Bio firm's 'delivery capsules' ferry supplements to right place

Mon, Nov 19, 2012, 00:00

It’s all very well adding a functional ingredient to a food product, but what if it doesn’t get to where it needs to go in the body?

If “bioactive” ingredients aimed at improving flavour or health perish on the shelf before they are eaten, they aren’t much use. And what if they need to get to the intestine to have an effect but they can’t withstand the harsh environment of the stomach as they pass through?

Dr Sinéad Doherty has one way to get around that. She is using milk proteins and other biomaterials to create capsules that can protect and ferry bioactive ingredients safely through to the intestine.

“It’s a platform technology and it’s essentially a delivery system for the targeted delivery of sensitive and bioactive ingredients,” she says.

Last week saw the official launch of her company, AnaBio Technologies Ltd, which is based at Teagasc in Moorepark. She plans to start large-scale commercial production early next year, and she is already working with companies in South America, Europe, Asia and Ireland, including Future Nutrition in Enniscorthy.

The encapsulation technology has its origins in Doherty’s PhD, which she carried out at Teagasc. She was looking to create a product using whey protein – a component of milk – and she started to make gel particles. “These gels had a lot of protective properties and they were nutritious,” says Doherty. “So we started becoming a little bit more sophisticated, and we started making capsules.”

Tests proved that if probiotic bacteria were put into the capsules, they could survive well in foods and, importantly, they were delivered to the intestine in a bioavailable form in animal studies, says Doherty.

“Each capsule is a little micro-environment and the bioactive [ingredient] can stay happily in there until it gets to the intestine.
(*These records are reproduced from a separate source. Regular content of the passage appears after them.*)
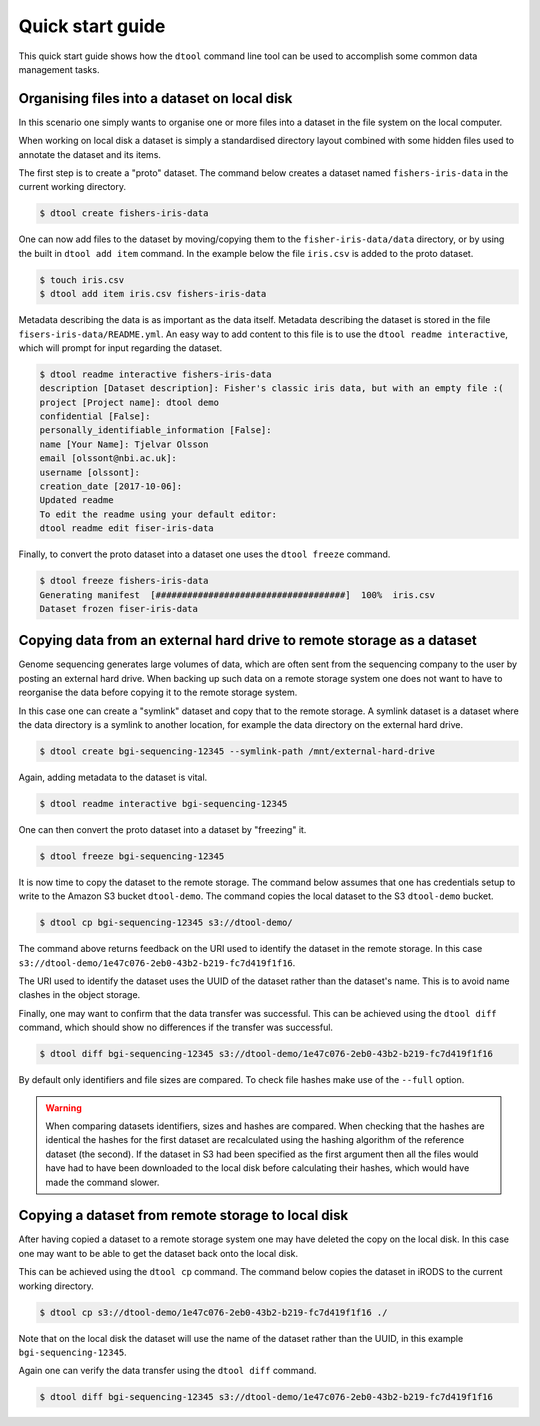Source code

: Quick start guide
=================

This quick start guide shows how the ``dtool`` command line tool can be used to
accomplish some common data management tasks.

Organising files into a dataset on local disk
---------------------------------------------

In this scenario one simply wants to organise one or more files into a dataset
in the file system on the local computer.

When working on local disk a dataset is simply a standardised directory layout
combined with some hidden files used to annotate the dataset and its items.

The first step is to create a "proto" dataset. The command below creates a
dataset named ``fishers-iris-data`` in the current working directory.

.. code-block:: none

    $ dtool create fishers-iris-data

One can now add files to the dataset by moving/copying them to the
``fisher-iris-data/data`` directory, or by using the built in ``dtool add
item`` command. In the example below the file ``iris.csv`` is added to the
proto dataset.

.. code-block:: none

    $ touch iris.csv
    $ dtool add item iris.csv fishers-iris-data

Metadata describing the data is as important as the data itself. Metadata
describing the dataset is stored in the file ``fisers-iris-data/README.yml``.
An easy way to add content to this file is to use the ``dtool readme
interactive``, which will prompt for input regarding the dataset.

.. code-block:: none

    $ dtool readme interactive fishers-iris-data
    description [Dataset description]: Fisher's classic iris data, but with an empty file :(
    project [Project name]: dtool demo
    confidential [False]:
    personally_identifiable_information [False]:
    name [Your Name]: Tjelvar Olsson
    email [olssont@nbi.ac.uk]:
    username [olssont]:
    creation_date [2017-10-06]:
    Updated readme
    To edit the readme using your default editor:
    dtool readme edit fiser-iris-data

Finally, to convert the proto dataset into a dataset one uses the ``dtool
freeze`` command.

.. code-block:: none

    $ dtool freeze fishers-iris-data
    Generating manifest  [####################################]  100%  iris.csv
    Dataset frozen fiser-iris-data


Copying data from an external hard drive to remote storage as a dataset
-----------------------------------------------------------------------

Genome sequencing generates large volumes of data, which are often sent from
the sequencing company to the user by posting an external hard drive. When
backing up such data on a remote storage system one does not want to have to
reorganise the data before copying it to the remote storage system.

In this case one can create a "symlink" dataset and copy that to the remote
storage. A symlink dataset is a dataset where the data directory is a symlink
to another location, for example the data directory on the external hard drive.

.. code-block:: none

    $ dtool create bgi-sequencing-12345 --symlink-path /mnt/external-hard-drive

Again, adding metadata to the dataset is vital.

.. code-block:: none

    $ dtool readme interactive bgi-sequencing-12345

One can then convert the proto dataset into a dataset by "freezing" it.

.. code-block:: none

    $ dtool freeze bgi-sequencing-12345

It is now time to copy the dataset to the remote storage. The command below
assumes that one has credentials setup to write to the Amazon S3 bucket
``dtool-demo``. The command copies the local dataset to the S3 ``dtool-demo``
bucket.

.. code-block:: none

    $ dtool cp bgi-sequencing-12345 s3://dtool-demo/

The command above returns feedback on the URI used to identify the dataset in
the remote storage. In this case
``s3://dtool-demo/1e47c076-2eb0-43b2-b219-fc7d419f1f16``.

The URI used to identify the dataset uses the UUID of the dataset rather than
the dataset's name. This is to avoid name clashes in the object storage.

Finally, one may want to confirm that the data transfer was successful. This
can be achieved using the ``dtool diff`` command, which should show no
differences if the transfer was successful.

.. code-block:: none

    $ dtool diff bgi-sequencing-12345 s3://dtool-demo/1e47c076-2eb0-43b2-b219-fc7d419f1f16

By default only identifiers and file sizes are compared. To check file hashes
make use of the ``--full`` option.

.. warning:: When comparing datasets identifiers, sizes and hashes are
             compared. When checking that the hashes are identical the hashes
             for the first dataset are recalculated using the hashing algorithm
             of the reference dataset (the second). If the dataset in S3 had
             been specified as the first argument then all the files would have
             had to have been downloaded to the local disk before calculating
             their hashes, which would have made the command slower. 


Copying a dataset from remote storage to local disk
---------------------------------------------------

After having copied a dataset to a remote storage system one may have deleted
the copy on the local disk. In this case one may want to be able to get the
dataset back onto the local disk.

This can be achieved using the ``dtool cp`` command. The command below copies
the dataset in iRODS to the current working directory.

.. code-block:: none

    $ dtool cp s3://dtool-demo/1e47c076-2eb0-43b2-b219-fc7d419f1f16 ./

Note that on the local disk the dataset will use the name of the dataset rather
than the UUID, in this example ``bgi-sequencing-12345``.

Again one can verify the data transfer using the ``dtool diff`` command.

.. code-block:: none

    $ dtool diff bgi-sequencing-12345 s3://dtool-demo/1e47c076-2eb0-43b2-b219-fc7d419f1f16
And because of the way we make the protein capsule, it is cheap and nutritious in itself, and it is stable for a very long time: it has a shelf life of nearly 24 months.”

The encapsulation approach is also practical, she says. “The whole technology is completely mild: there are no high temperatures or harsh processing steps or organic acids.”
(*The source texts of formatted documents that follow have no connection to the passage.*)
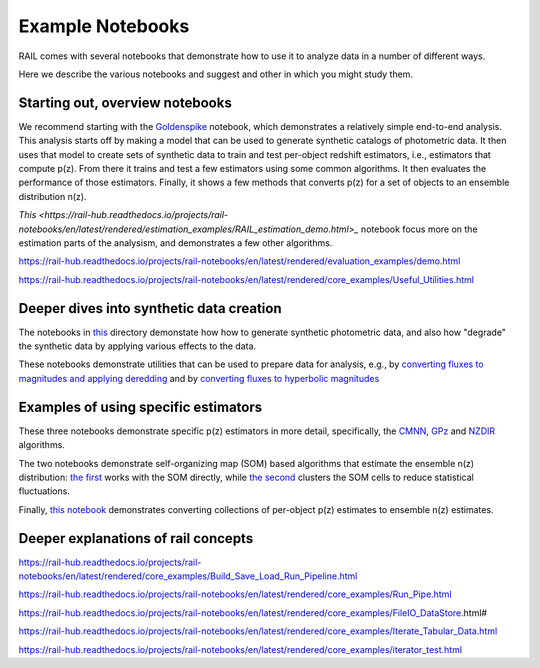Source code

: *****************
Example Notebooks
*****************

RAIL comes with several notebooks that demonstrate how to use it to analyze data in a number of different ways.

Here we describe the various notebooks and suggest and other in which you might study them.


Starting out, overview notebooks
================================

We recommend starting with the `Goldenspike <https://rail-hub.readthedocs.io/projects/rail-notebooks/en/latest/goldenspike_notebook.html>`_ notebook, 
which demonstrates a relatively simple end-to-end analysis.  This analysis starts off by making a model that can be used to generate synthetic 
catalogs of photometric data.  It then uses that model to create sets of synthetic data to train and test per-object redshift estimators, i.e., 
estimators that compute p(z).  From there it trains and test a few estimators using some common algorithms.   It then evaluates the 
performance of those estimators.   Finally, it shows a few methods that converts p(z) for a set of objects to an ensemble distribution n(z).

`This <https://rail-hub.readthedocs.io/projects/rail-notebooks/en/latest/rendered/estimation_examples/RAIL_estimation_demo.html>_` notebook 
focus more on the estimation parts of the analysism, and demonstrates a few other algorithms.

https://rail-hub.readthedocs.io/projects/rail-notebooks/en/latest/rendered/evaluation_examples/demo.html

https://rail-hub.readthedocs.io/projects/rail-notebooks/en/latest/rendered/core_examples/Useful_Utilities.html



Deeper dives into synthetic data creation
=========================================

The notebooks in  `this <https://rail-hub.readthedocs.io/projects/rail-notebooks/en/latest/creation_notebooks.html>`_ directory demonstate how 
how to generate synthetic photometric data, and also how "degrade" the synthetic data by applying various effects to the data.

These notebooks demonstrate utilities that can be used to prepare data for analysis, e.g., by `converting fluxes to magnitudes and applying deredding <https://rail-hub.readthedocs.io/projects/rail-notebooks/en/latest/rendered/core_examples/FluxtoMag_and_Deredden_example.html>`_ and by `converting fluxes to hyperbolic magnitudes <https://rail-hub.readthedocs.io/projects/rail-notebooks/en/latest/rendered/core_examples/hyperbolic_magnitude_test.html>`_



Examples of using specific estimators
=====================================

These three notebooks demonstrate specific p(z) estimators in more detail, specifically, the `CMNN <https://rail-hub.readthedocs.io/projects/rail-notebooks/en/latest/rendered/estimation_examples/CMNN_Demo.html>`_, `GPz <https://rail-hub.readthedocs.io/projects/rail-notebooks/en/latest/rendered/estimation_examples/GPz_Estimation_Example.html>`_ and `NZDIR 
<https://rail-hub.readthedocs.io/projects/rail-notebooks/en/latest/rendered/estimation_examples/NZDir.html>`_ algorithms.

The two notebooks demonstrate self-organizing map (SOM) based algorithms that estimate the ensemble n(z) distribution: `the first  <https://rail-hub.readthedocs.io/projects/rail-notebooks/en/latest/rendered/estimation_examples/somocluSOM_demo.html>`_ works with the SOM directly, 
while `the second <https://rail-hub.readthedocs.io/projects/rail-notebooks/en/latest/rendered/estimation_examples/somocluSOMcluster_demo.html>`_ clusters the SOM cells to reduce statistical fluctuations.

Finally, `this notebook <https://rail-hub.readthedocs.io/projects/rail-notebooks/en/latest/rendered/estimation_examples/test_sampled_summarizers.html>`_ demonstrates converting collections of per-object p(z) estimates to ensemble n(z) estimates.



Deeper explanations of rail concepts
====================================

https://rail-hub.readthedocs.io/projects/rail-notebooks/en/latest/rendered/core_examples/Build_Save_Load_Run_Pipeline.html

https://rail-hub.readthedocs.io/projects/rail-notebooks/en/latest/rendered/core_examples/Run_Pipe.html

https://rail-hub.readthedocs.io/projects/rail-notebooks/en/latest/rendered/core_examples/FileIO_DataStore.html#

https://rail-hub.readthedocs.io/projects/rail-notebooks/en/latest/rendered/core_examples/Iterate_Tabular_Data.html

https://rail-hub.readthedocs.io/projects/rail-notebooks/en/latest/rendered/core_examples/iterator_test.html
The technology is now patented, and Doherty has been working with a Swiss company to develop equipment that can produce the capsules on a large scale. “We have designed a commercial machine and it’s a GMP-grade facility here in Teagasc, Moorepark, so we have the sterile conditions that many companies need to make products,” she says.

“We are using materials coming from seaweed, from orange peel, and proteins from milk, peas and rice.”

Doherty says AnaBio will be in a position to start large-scale production early next year.